The nice handling road car becomes an evil handling pig on the circuit! In some cases of marginal chassis stiffness, the same car will produce faster lap times (due to more predictable handling) with a softer setup because the chassis isn't stiff enough to capitalise on the greater roll stiffness in the suspension.
For a lightweight low vertical CofG car (Lotus 7 style roadster), as a very rough rule-of-thumb, chassis stiffness in ft.lbs/deg should equal the gross vehicle weight in lbs. For a clubman level competition car, it should be double the GVW. My Striker weighed in at a bit over 1100lbs so a stiffness of just under 1500-2000 ft.lbs/deg was adequate for a road/track car.
A 'best practice' design process should follow these steps:
Estimate the GVW
Decide on roll rates/stiffness (road or track, roll centre vs V.CofG, etc)
Determine minimum stiffness to give a CTSR >6 (FEA)
Design chassis to achieve this with minimum weight
Build it and test it
Modify as required
So, back to Mark's original post, if you can't adequately model the panelling, add in triangulation in the areas that will be panelled (simulating a sheer panel for load purposes). See where you are then.
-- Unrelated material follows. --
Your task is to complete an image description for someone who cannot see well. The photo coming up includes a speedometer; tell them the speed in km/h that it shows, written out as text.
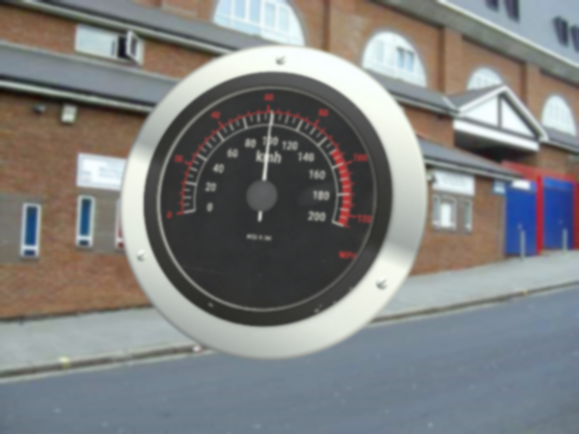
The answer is 100 km/h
For a replica GT40, 5000 ft.lbs/deg (6779 Nm/deg) would probably be adequate ('69 Lola T70 IIIB hit this figure). Even 3500 ft.lbs/deg would probably suffice for a purely road going build as the Lola T70 Spyder did well enough at 3200 ft.lbs/deg (but then, who really builds a GT40 with that goal?).
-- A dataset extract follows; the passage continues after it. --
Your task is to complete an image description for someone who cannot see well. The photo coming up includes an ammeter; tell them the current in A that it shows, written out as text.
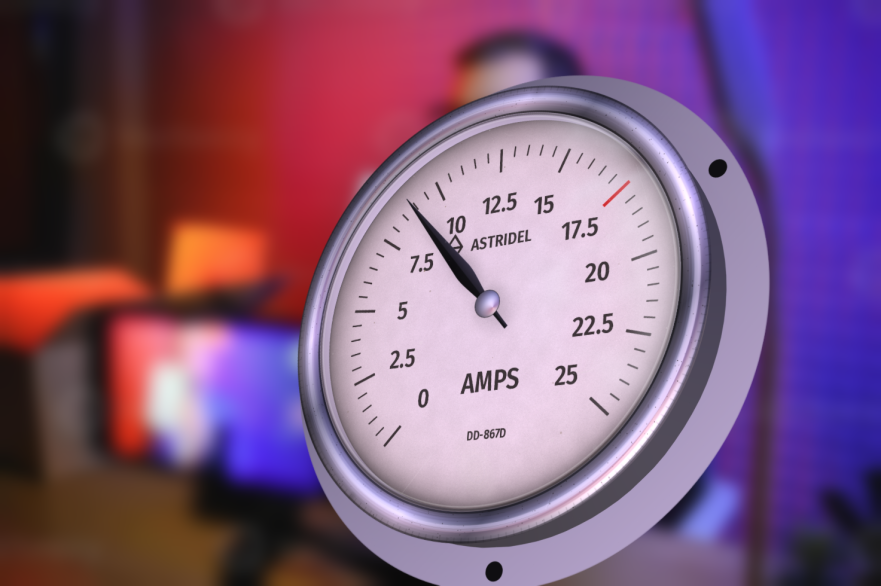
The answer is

For a competition car, I'd want to aim for the 10,000 figure, but not at the expense of too much additional weight.
As a point of reference, Factory Five's Mk.IV chassis delivers somewhere in the region of 3300 ft.lbs/deg (many estimates out there but there have been some good estimations using FEA). Much of the flex in that chassis occurs in the engine bay area. If you don't want doors, their spec racer achieves double that. David Borden's Mk.IV was extensively modified (using Solidworks to drive the modifications, google for several write-ups on the net) to achieve a similar stiffness in a car that has working doors. The FFR spec racer has proven to be a pretty capable track car and I'm sure David's would hold it's own with most modern sports cars in the same weight/hp bracket.
I hope I haven't thrown too many people off with this long post but I've read every 'torsional rigidity' threat on GT40s.com, all the FFR forums, most of the late model Mustang forums and most of corner-carvers.com and, with the exception of the latter, there is much more opinion available than real engineering.